Wir steuern über eine kleine Kuppe und auf der rechten Seite in etwa 150m Entfernung steht ein achtköpfiges Rudel Feisthirsche im Buchenbestand und äst an der Hainsimse. Sie werfen auf und ziehen langsam ohne Hektik von uns weg. Sofort gehen die Ferngläser hoch und los geht die „Sortiererei“. Da zwei junge Kronenhirsche, ein Achter, ein Eissprossenzehner, zwei mittelalte Zukunftshirsche und dann noch zwei „alte Bekannte“. „Das Wagenrad“ und „der Büffel“ sind mit im Rudel. Wir kennen Sie seit vielen Jahren und in diesem Jahr haben sie sicher den 12. Kopf erreicht. Doch bis zur Brunft sind es noch einige Wochen und da wir genau wissen, wo sie sich dann aufhalten, haben sie jetzt nichts zu befürchten.
Am erlegten Hirsch
Der Jagdgast ist glücklich über die Erlegung seines Erntehirsches. Etliche Male haben wir es probiert, aber nie kam der Gesuchte in Anblick oder er stand nicht so, dass man ihm die Kugel hätte antragen können. Am zur Strecke gelegten Hirsch erzählt er voller Freude über seine Erlebnisse der letzten Tage. Am Rande höre ich, wie er zu seinen Freunden sagt: „Dann hat der Rath gesagt, das ist der und der, der ist so und so alt, der passt nicht, dem fehlen noch ein paar Jahre. So ging das immer wieder. Ich dachte schon, der will mich verkohlen. Jetzt liegt der Hirsch hier vor uns und er kann es an Hand der Abwurfreihe auch noch beweisen, dass es der Gesuchte ist! Es ist schon beeindruckend, all diese Hirsche zu kennen und vor allem wiederzuerkennen!“
Wiedererkennen
Sicherlich wird der ein oder andere Grünrock die oben beschriebenen Szenen, so oder so ähnlich, schon selbst einmal erlebt haben. Für viele ist es aber nicht ganz alltäglich und selbstverständlich, wie das mit dem Erkennen und Wiedererkennen von Hirschen so vor sich geht. Dabei spielt es keine Rolle, ob das Revier 300 ha oder 3000 ha groß ist. Sicherlich ist es in großen Revieren einfacher, einzelne Stücke bei ihrem Wechselverhalten zu beobachten und ihre Routen zu verfolgen. Das Erkennen von Hirschen beginnt aber mit den ersten, wenn auch nur kurzen oder zeitlich begrenzten Beobachtungen (z.B. Feisthirschreviere; Brunftreviere).

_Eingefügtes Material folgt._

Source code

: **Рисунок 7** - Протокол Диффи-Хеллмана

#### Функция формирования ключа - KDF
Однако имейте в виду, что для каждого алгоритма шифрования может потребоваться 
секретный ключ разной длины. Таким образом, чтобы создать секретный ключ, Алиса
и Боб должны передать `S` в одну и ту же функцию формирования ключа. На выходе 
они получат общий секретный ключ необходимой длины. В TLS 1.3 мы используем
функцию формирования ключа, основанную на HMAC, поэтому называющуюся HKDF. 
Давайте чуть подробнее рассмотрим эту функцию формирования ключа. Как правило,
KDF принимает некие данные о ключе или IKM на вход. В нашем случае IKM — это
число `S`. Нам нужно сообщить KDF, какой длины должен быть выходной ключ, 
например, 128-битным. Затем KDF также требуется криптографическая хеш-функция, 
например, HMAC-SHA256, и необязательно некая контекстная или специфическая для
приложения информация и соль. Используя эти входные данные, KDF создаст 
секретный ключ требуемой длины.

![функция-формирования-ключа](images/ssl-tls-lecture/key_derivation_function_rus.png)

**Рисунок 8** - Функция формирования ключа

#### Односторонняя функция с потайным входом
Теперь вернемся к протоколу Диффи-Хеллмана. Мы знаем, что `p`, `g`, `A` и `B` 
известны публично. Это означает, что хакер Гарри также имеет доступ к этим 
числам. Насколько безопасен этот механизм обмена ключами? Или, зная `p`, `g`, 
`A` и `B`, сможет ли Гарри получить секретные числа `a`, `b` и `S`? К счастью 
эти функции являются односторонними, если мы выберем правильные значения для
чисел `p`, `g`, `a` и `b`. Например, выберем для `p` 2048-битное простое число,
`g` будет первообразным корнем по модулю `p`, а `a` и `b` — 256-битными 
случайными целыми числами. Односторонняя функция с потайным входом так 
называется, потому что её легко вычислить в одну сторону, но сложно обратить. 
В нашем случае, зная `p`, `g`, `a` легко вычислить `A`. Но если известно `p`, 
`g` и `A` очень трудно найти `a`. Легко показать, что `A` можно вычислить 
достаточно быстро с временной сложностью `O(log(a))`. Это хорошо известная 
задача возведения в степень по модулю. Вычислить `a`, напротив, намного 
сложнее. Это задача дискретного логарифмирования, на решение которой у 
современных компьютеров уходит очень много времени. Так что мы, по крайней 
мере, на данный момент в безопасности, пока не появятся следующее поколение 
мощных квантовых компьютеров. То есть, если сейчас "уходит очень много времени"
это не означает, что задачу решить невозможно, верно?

Um sich Hirsche zu „merken“, braucht man entweder ein gutes fotografisches Gedächtnis, eine gute Kamera, Videokamera oder vielleicht auch eine Wildkamera. Ich persönlich bin ein fauler Fotograf und so schicke ich gerne meinen sehr ambitionierten Hobbyfotografen, der bereits Rentner ist, um gutes Bild- und Videomaterial verschiedener Hirsche zu allen Jahreszeiten zu sammeln. Die Ergebnisse zusammengetragen geben einen guten Überblick über das Raum-Zeitverhalten einzelner Individuen. Denn auch die Aufenthaltsstandorte verraten über Jahre hinweg, um wen es sich handelt.
Im Übrigen gilt das auch für das Kahlwild. Gerne nutze ich die guten Bilder zur Unterweisung unserer Azubis, oder wenn mir jemand bei der Jagdgastführung behilflich sein soll. Ein paar Bilder in der Jackentasche sind eine enorme Erleichterung für die an anderen Stellen im Revier „spekulierenden“ Helfer.
Markante Merkmale
Einige Reviernachbarn haben schon gefragt: „Hör mal, hast du den 16-Ender schon mal gesehen, den mit den dicken Stangen, oder den ungeraden 12-er! Kennst Du die!“ Gut gemeint sich auszutauschen. Leider kann ich erst mal sehr wenig mit diesen Aussagen anfangen. Die Beschreibung ist zu allgemein. Ich persönlich zähle vorerst keine Enden. Ich merke mir das Bild des Hirsches. Seinen kompletten Geweihaufbau und ich suche nach auffälligen Merkmalen seines Körpers.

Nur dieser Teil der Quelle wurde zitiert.